Which of the lines below hold the word "Adhesive"? Pull each of them out.
__________________________________________________
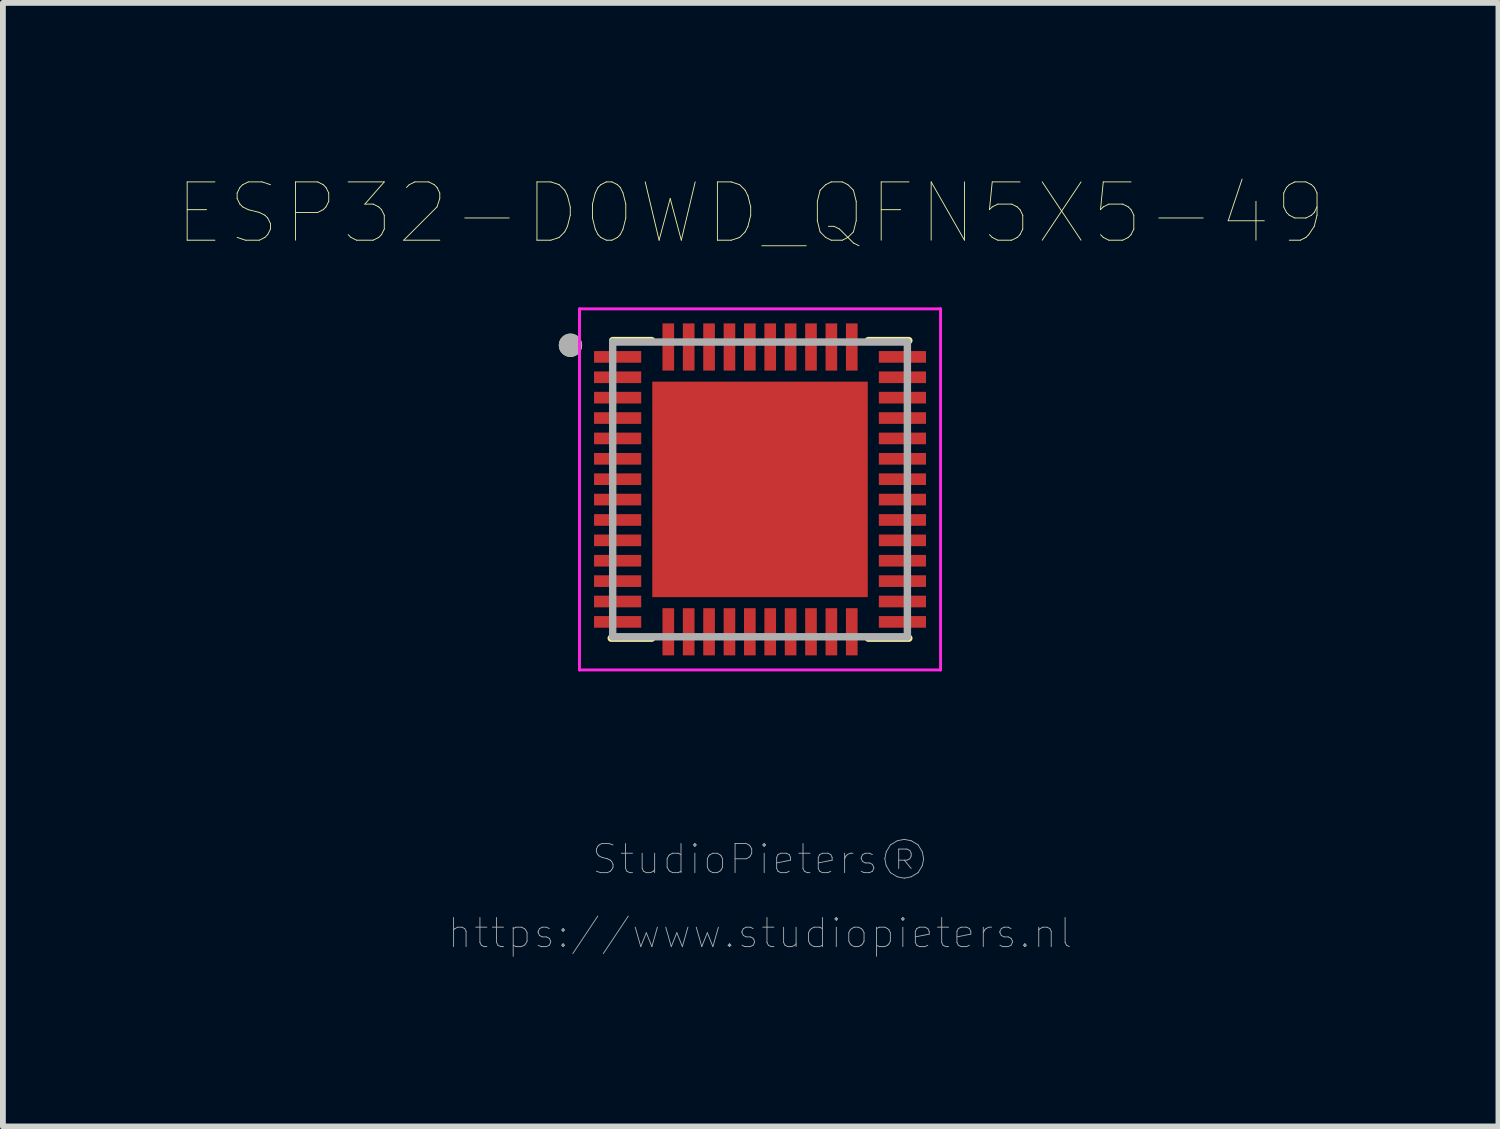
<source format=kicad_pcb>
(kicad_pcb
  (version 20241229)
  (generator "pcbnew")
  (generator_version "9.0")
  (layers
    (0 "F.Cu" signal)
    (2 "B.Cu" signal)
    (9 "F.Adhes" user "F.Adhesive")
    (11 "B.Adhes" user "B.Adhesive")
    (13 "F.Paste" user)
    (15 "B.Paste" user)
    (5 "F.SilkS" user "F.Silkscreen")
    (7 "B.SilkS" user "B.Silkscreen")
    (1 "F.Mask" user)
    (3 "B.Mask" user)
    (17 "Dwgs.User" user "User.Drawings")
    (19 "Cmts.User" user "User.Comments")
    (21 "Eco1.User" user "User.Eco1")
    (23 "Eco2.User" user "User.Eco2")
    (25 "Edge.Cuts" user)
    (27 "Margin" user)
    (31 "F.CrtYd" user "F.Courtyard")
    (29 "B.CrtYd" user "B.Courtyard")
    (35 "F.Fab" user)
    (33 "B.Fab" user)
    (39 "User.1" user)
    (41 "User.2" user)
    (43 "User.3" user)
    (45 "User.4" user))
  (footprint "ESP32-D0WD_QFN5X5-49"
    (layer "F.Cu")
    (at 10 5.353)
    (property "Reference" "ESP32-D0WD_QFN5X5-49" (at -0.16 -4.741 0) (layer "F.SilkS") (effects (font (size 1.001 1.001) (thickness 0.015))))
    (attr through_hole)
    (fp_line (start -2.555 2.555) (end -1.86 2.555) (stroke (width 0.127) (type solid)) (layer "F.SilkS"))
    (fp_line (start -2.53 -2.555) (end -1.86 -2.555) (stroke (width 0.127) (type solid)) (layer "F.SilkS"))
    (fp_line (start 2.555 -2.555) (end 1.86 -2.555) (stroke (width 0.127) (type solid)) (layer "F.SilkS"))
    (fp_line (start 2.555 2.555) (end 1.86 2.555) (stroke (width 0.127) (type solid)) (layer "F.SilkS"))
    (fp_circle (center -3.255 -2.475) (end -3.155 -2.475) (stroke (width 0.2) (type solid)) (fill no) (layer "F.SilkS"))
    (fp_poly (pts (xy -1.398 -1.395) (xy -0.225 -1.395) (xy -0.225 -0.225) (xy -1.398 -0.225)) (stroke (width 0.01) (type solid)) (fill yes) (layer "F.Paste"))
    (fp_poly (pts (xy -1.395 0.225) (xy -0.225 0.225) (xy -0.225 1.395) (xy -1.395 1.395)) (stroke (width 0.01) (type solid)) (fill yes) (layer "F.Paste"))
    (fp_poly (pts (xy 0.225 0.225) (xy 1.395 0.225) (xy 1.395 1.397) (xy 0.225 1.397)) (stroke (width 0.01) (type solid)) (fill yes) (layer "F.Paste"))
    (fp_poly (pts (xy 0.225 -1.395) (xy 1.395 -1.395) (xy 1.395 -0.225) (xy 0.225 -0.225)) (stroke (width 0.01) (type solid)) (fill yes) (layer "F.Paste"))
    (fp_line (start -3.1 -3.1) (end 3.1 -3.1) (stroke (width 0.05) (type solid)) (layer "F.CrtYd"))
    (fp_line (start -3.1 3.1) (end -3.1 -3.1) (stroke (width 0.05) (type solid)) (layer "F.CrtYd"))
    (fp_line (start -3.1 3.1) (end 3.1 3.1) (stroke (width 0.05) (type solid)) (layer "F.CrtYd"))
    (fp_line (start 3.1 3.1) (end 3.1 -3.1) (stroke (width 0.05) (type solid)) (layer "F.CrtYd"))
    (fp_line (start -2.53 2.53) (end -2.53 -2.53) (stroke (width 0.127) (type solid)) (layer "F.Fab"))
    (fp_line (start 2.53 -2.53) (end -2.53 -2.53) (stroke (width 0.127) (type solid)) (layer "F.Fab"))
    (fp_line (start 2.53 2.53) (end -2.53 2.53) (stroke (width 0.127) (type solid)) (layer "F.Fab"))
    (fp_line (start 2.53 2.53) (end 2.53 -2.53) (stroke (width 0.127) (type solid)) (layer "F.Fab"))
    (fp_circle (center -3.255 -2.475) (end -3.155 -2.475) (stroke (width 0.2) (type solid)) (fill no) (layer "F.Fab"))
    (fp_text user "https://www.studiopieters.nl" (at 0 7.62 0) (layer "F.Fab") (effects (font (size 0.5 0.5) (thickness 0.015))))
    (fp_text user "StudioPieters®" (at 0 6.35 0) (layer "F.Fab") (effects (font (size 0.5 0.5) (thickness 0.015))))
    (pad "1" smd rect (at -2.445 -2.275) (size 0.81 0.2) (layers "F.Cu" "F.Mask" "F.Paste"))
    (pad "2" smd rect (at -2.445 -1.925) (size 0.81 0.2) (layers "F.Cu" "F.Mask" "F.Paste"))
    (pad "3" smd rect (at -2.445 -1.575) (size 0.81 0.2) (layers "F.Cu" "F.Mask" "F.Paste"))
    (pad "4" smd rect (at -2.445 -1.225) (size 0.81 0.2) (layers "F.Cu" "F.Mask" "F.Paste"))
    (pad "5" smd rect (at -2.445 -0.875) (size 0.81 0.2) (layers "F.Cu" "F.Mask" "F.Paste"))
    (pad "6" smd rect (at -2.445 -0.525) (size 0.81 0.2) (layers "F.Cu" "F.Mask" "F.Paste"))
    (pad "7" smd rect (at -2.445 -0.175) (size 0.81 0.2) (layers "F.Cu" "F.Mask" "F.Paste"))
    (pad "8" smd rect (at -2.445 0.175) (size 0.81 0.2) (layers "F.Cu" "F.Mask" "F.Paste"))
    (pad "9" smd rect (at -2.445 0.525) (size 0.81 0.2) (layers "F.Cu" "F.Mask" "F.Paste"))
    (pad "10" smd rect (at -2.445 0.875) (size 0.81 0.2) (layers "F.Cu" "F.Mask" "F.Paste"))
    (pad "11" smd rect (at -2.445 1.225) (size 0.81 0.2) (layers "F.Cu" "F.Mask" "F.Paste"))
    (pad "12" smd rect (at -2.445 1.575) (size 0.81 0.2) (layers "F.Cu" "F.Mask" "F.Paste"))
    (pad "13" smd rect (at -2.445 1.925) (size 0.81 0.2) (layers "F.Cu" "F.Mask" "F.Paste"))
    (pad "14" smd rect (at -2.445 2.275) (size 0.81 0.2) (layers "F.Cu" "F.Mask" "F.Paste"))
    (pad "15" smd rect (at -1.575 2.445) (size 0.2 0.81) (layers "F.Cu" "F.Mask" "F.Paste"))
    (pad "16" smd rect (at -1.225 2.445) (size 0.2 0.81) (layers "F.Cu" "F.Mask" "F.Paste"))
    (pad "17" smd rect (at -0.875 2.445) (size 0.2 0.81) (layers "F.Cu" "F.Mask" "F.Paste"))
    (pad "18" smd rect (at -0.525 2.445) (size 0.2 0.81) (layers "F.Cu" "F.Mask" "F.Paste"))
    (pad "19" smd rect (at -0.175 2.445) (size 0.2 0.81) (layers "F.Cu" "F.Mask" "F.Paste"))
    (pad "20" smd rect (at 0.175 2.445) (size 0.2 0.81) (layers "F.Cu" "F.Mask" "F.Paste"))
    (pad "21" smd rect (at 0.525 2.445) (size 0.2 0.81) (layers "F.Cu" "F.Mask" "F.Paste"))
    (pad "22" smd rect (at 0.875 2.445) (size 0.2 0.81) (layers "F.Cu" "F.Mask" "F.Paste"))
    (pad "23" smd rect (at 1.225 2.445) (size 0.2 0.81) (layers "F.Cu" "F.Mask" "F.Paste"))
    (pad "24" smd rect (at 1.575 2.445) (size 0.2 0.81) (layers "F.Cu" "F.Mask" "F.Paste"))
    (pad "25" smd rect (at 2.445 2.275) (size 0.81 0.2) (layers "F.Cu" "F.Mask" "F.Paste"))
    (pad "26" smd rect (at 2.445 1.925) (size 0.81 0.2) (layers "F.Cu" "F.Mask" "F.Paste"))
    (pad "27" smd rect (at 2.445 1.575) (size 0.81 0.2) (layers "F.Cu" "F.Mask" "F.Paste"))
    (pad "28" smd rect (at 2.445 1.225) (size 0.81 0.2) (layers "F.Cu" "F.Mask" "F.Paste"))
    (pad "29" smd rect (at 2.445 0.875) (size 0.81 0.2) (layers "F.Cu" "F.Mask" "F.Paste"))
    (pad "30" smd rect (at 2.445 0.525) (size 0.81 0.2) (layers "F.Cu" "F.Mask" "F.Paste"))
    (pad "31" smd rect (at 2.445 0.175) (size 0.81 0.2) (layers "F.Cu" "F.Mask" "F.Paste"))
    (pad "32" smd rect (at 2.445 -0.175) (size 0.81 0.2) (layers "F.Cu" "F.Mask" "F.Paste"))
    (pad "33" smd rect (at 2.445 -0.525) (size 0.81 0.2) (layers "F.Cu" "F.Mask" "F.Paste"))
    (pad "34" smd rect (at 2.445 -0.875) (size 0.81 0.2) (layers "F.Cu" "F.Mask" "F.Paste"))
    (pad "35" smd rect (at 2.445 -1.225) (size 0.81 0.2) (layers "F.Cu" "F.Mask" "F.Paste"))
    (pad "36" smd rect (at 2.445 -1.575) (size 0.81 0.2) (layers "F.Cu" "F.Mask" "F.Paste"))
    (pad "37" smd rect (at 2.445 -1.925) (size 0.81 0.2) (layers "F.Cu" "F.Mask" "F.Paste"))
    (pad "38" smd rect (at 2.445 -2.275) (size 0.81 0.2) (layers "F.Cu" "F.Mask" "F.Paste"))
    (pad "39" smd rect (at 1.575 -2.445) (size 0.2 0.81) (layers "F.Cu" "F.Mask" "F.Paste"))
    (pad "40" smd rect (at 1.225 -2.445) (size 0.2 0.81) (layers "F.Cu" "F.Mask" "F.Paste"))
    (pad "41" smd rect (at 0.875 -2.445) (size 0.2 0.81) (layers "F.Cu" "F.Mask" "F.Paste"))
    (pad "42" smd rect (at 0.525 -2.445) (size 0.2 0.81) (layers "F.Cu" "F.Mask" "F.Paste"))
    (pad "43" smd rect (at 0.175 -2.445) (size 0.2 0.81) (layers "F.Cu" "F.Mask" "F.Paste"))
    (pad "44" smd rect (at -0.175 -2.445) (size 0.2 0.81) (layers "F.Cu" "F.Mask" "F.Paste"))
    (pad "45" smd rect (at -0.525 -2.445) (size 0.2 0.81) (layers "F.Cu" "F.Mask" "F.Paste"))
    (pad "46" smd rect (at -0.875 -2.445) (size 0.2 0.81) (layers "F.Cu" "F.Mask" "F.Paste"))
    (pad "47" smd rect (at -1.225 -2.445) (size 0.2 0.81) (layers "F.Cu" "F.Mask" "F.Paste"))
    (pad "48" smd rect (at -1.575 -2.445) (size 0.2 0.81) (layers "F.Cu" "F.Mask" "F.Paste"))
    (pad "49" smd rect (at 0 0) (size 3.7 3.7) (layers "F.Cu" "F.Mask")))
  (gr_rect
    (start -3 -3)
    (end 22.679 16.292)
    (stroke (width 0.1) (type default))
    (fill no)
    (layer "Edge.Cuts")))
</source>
__________________________________________________
## RESPONSE TO THIS EXERCISE:
    (9 "F.Adhes" user "F.Adhesive")
    (11 "B.Adhes" user "B.Adhesive")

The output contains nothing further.